The parties appear to agree Plaintiff’s claim for unfair business practices under Business and Professions Code § 17200 will stand or fall with Plaintiff’s causes of action for fraudulent inducement and fraudulent misrepresentation. (Demurrer at 21; Opp. at 15.) As the Court has sustained Defendants’ demurrers to those causes of action with leave to amend as set forth above, the same result follows with respect to Plaintiff’s fourth cause of action for unfair business practices. Accordingly, Defendants’ demurrer to Plaintiff’s fourth cause of action is SUSTAINED with leave to amend.

 

            4.         Motion to Strike

 

Defendants separately move to strike the damages mentioned in paragraphs 2, 86, 100, 114, and 126, arguing Plaintiff waived the right to recover such damages under a contractual provision stating:

 

IN NO EVENT SHALL ANY PARTY BE LIABLE FOR ANY INDIRECT, INCIDENTAL, SPECIAL OR CONSEQUENTIAL DAMAGES, INCLUDING WITHOUT LIMITATION DAMAGES FOR LOSS OF PROFITS, DATA OR USE, INCURRED BY ANY PARTY OR ANY THIRD PARTY, WHETHER IN AN ACTION IN CONTRACT OR TORT…

 

(Ex.
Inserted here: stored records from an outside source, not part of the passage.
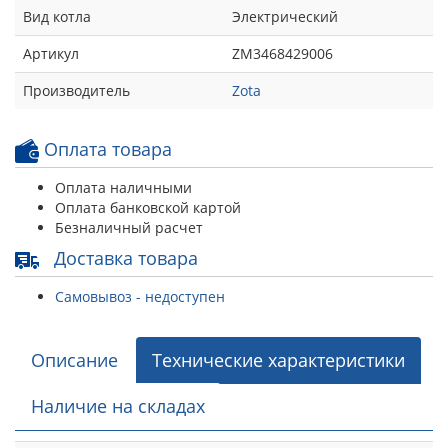
Вид котла
Электрический
Артикул
ZM3468429006
Производитель
Zota
Оплата товара
Оплата наличными
Оплата банковской картой
Безналичный расчет
Доставка товара
Самовывоз - недоступен
Описание
Технические характеристики
Наличие на складах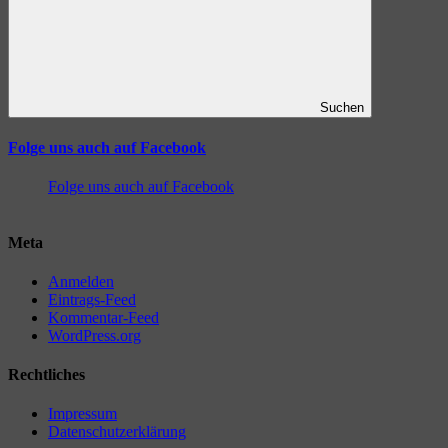
Suchen
Folge uns auch auf Facebook
Folge uns auch auf Facebook
Meta
Anmelden
Eintrags-Feed
Kommentar-Feed
WordPress.org
Rechtliches
Impressum
Datenschutzerklärung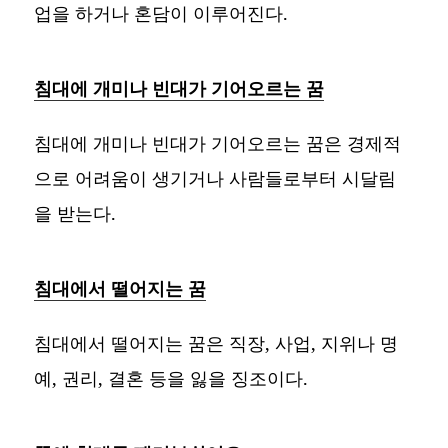
업을 하거나 혼담이 이루어진다.
침대에 개미나 빈대가 기어오르는 꿈
침대에 개미나 빈대가 기어오르는 꿈은 경제적
으로 어려움이 생기거나 사람들로부터 시달림
을 받는다.
침대에서 떨어지는 꿈
침대에서 떨어지는 꿈은 직장, 사업, 지위나 명
예, 권리, 결혼 등을 잃을 징조이다.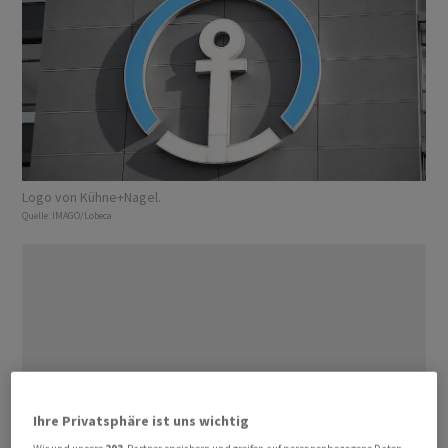
Logo von Kühne+Nagel.
Quelle:
IMAGO/Lobeca
Ihre Privatsphäre ist uns wichtig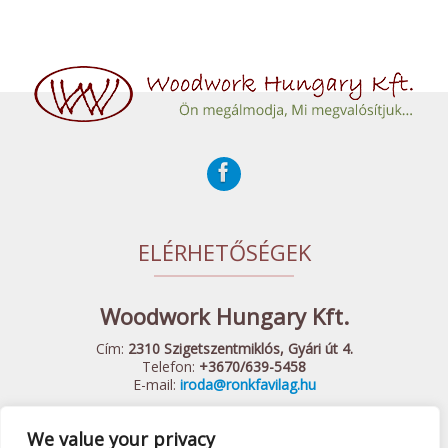
ELÉRHETŐSÉGEK
Woodwork Hungary Kft.
Cím:
2310 Szigetszentmiklós, Gyári út 4.
Telefon:
+3670/639-5458
E-mail:
iroda@ronkfavilag.hu
We value your privacy
© 2015 Woodwork Hungary Kft. - Minden Jog Fenntartva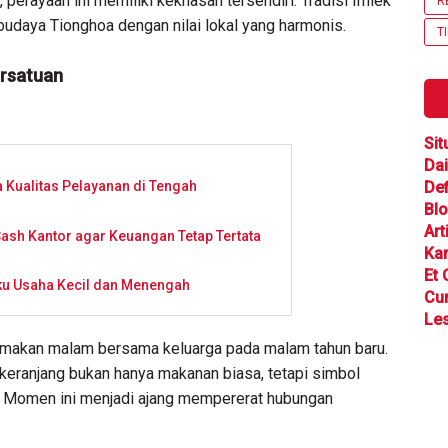
 perayaan ini memiliki kekhasan tersendiri. Tradisi Imlek
R
udaya Tionghoa dengan nilai lokal yang harmonis.
T
ersatuan
Sit
Dai
Def
 Kualitas Pelayanan di Tengah
Bl
Art
ash Kantor agar Keuangan Tetap Tertata
Ka
Et 
ku Usaha Kecil dan Menengah
Cu
Les
ah makan malam bersama keluarga pada malam tahun baru.
 keranjang bukan hanya makanan biasa, tetapi simbol
. Momen ini menjadi ajang mempererat hubungan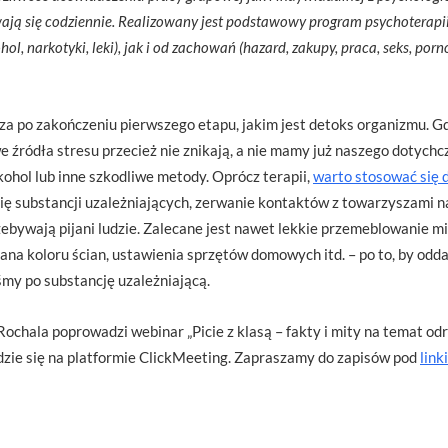
ają się codziennie. Realizowany jest podstawowy program psychoterapii
, narkotyki, leki), jak i od zachowań (hazard, zakupy, praca, seks, porn
za po zakończeniu pierwszego etapu, jakim jest detoks organizmu. 
 źródła stresu przecież nie znikają, a nie mamy już naszego dotyc
ohol lub inne szkodliwe metody. Oprócz terapii,
warto stosować się 
 się substancji uzależniających, zerwanie kontaktów z towarzyszami n
rzebywają pijani ludzie. Zalecane jest nawet lekkie przemeblowanie 
ana koloru ścian, ustawienia sprzętów domowych itd. – po to, by odda
iśmy po substancję uzależniającą.
Rochala poprowadzi webinar „Picie z klasą – fakty i mity na temat 
ędzie się na platformie ClickMeeting. Zapraszamy do zapisów pod
link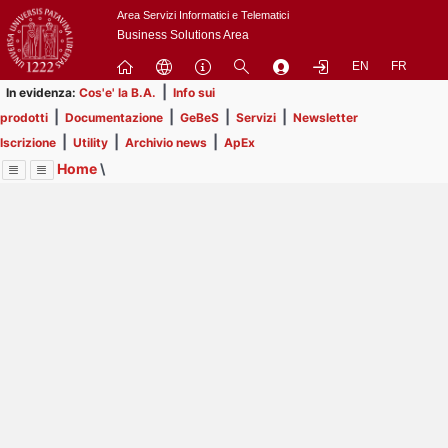
Passa
Area Servizi Informatici e Telematici
a
Business Solutions Area
contenuto
EN
FR
principale
|
In evidenza:
Cos'e' la B.A.
Info sui
|
|
|
|
prodotti
Documentazione
GeBeS
Servizi
Newsletter
|
|
|
Iscrizione
Utility
Archivio news
ApEx
Home
\
Menu
Contrai
Espandi
Image
Title
Page
Display
Risorse
ext
itle
Page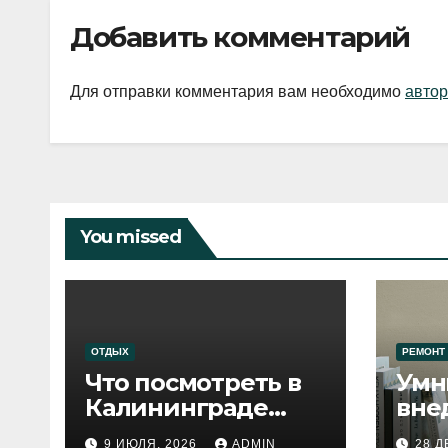
Добавить комментарий
Для отправки комментария вам необходимо
автор
You missed
ОТДЫХ
РЕМОНТ
Что посмотреть в
Умн
Калининграде
вне
сегодня:
про
9 ИЮЛЯ, 2026
ADMIN
28 Д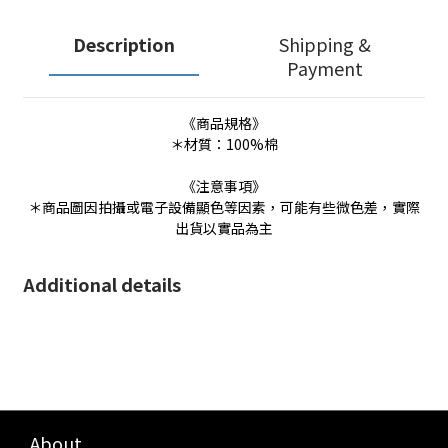
Description
Shipping &
Payment
《商品規格》
＊材質：100%棉
《注意事項》
＊商品圖因拍攝或電子設備顯色等因素，可能有些微色差，實際
出貨以實品為主
Additional details
About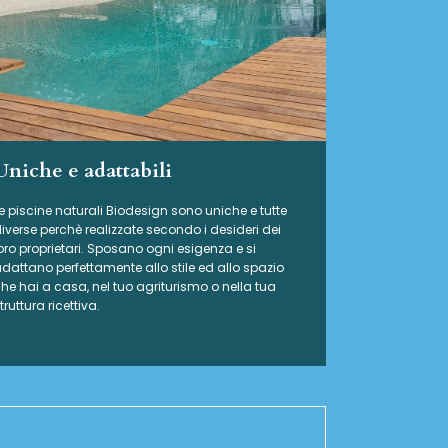
Uniche e adattabili
e piscine naturali Biodesign
sono uniche e tutte
iverse perchè realizzate secondo i desideri dei
oro proprietari. Sposano ogni esigenza e si
dattano perfettamente allo stile ed allo spazio
he hai a casa, nel tuo agriturismo o nella tua
truttura ricettiva.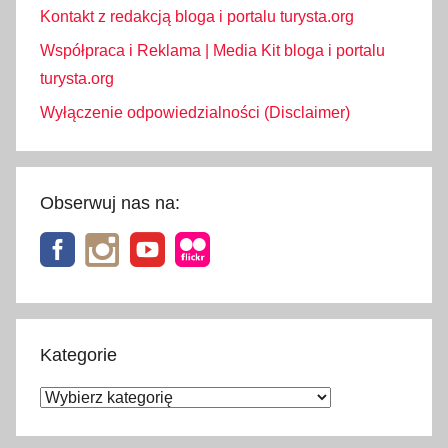
Kontakt z redakcją bloga i portalu turysta.org
Współpraca i Reklama | Media Kit bloga i portalu
turysta.org
Wyłączenie odpowiedzialności (Disclaimer)
Obserwuj nas na:
Kategorie
Kategorie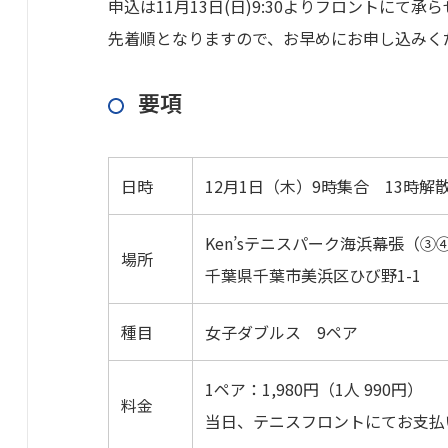
申込は11月13日(日)9:30よりフロントにて
先着順となりますので、お早めにお申し込みく
要項
日時
12月1日（木）9時集合 13時
Ken’sテニスパーク海浜幕張（
場所
千葉県千葉市美浜区ひび野1-1
種目
女子ダブルス 9ペア
1ペア：1,980円（1人 990円）
料金
当日、テニスフロントにてお支払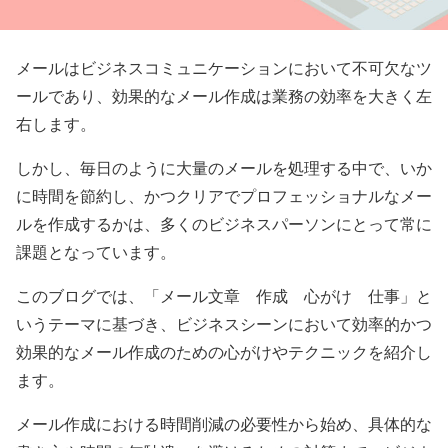
メールはビジネスコミュニケーションにおいて不可欠なツ
ールであり、効果的なメール作成は業務の効率を大きく左
右します。
しかし、毎日のように大量のメールを処理する中で、いか
に時間を節約し、かつクリアでプロフェッショナルなメー
ルを作成するかは、多くのビジネスパーソンにとって常に
課題となっています。
このブログでは、「メール文章 作成 心がけ 仕事」と
いうテーマに基づき、ビジネスシーンにおいて効率的かつ
効果的なメール作成のための心がけやテクニックを紹介し
ます。
メール作成における時間削減の必要性から始め、具体的な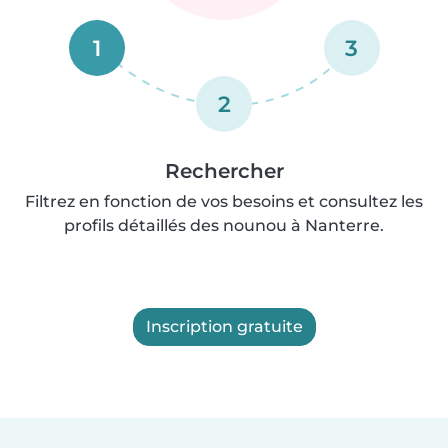
1
3
2
Rechercher
Filtrez en fonction de vos besoins et consultez les
profils détaillés des nounou à Nanterre.
Inscription gratuite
A to FAC at § 13.) Paragraphs 2, 86, 100, and 114 concern damages sought in connection with Plaintiff’s first, second, and third causes of action. As the Court has sustained Defendants’ demurrer to these causes of action with leave to amend to clarify the distinction between the damages sought in connection with those causes of action and Plaintiff’s separate cause of action for breach of contract, Defendants’ motion to strike these paragraphs is DENIED as moot.

 

Paragraph 126 asserts two categories of damages in connection with Plaintiff’s claim for breach of contract: (1) additional freight charges, and (2) the costs of lost product. (FAC at ¶126.) Defendants acknowledge the contract permits Plaintiff to recover “the cost to repair or replace the Goods actually lost, damaged or destroyed.” (Motion at 7 [quoting Ex. A to FAC].) Plaintiff can thus properly seek to recover for lost product as claimed in paragraph 126. Plaintiff argues it should be permitted to recover additional freight charges because section 5.1 of the Terms and Conditions permits indemnity for additional freight charges. However, as Defendants correctly point out, section 5.1 by its own terms does “not apply to any claims against CaseStack arising from or related to loss, damage, destruction or delay of or to Goods.” (Ex. A to FAC.) Thus, the indemnity provision of section 5.1 does not extend to Plaintiff’s claims against Defendants for additional freight charges incurred in connection with the delay of Plaintiff’s goods. Such additional freight charges would consist incidental or consequential damages stemming from such delay and are thus barred by section 13 of the Terms and Conditions. Accordingly, the Court GRANTS Defendants’ motion to strike paragraph 126, but only as to the recovery of additional freight charges.

 

Defendants also move to strike Plaintiff’s claim for punitive damages. Plaintiff’s claims for punitive damages arise from the alleged fraudulent conduct which forms the basis of Plaintiff’s first and second causes of action. As the Court has sustained Defendants’ demurrer to those causes of action with leave to amend, Defendant’s motion to strike Plaintiff’s claims for punitive damages is DENIED as moot.

 

Conclusion

Defendants’ demurrer to the first, second, third, and fourth causes of action is SUSTAINED with 30 days’ leave to amend. Defendants’ motion to strike is GRANTED as to Plaintiff’s claim for recovery of additional freight charges in connection with Plaintiff’s claim for breach of contract and is otherwise DENIED.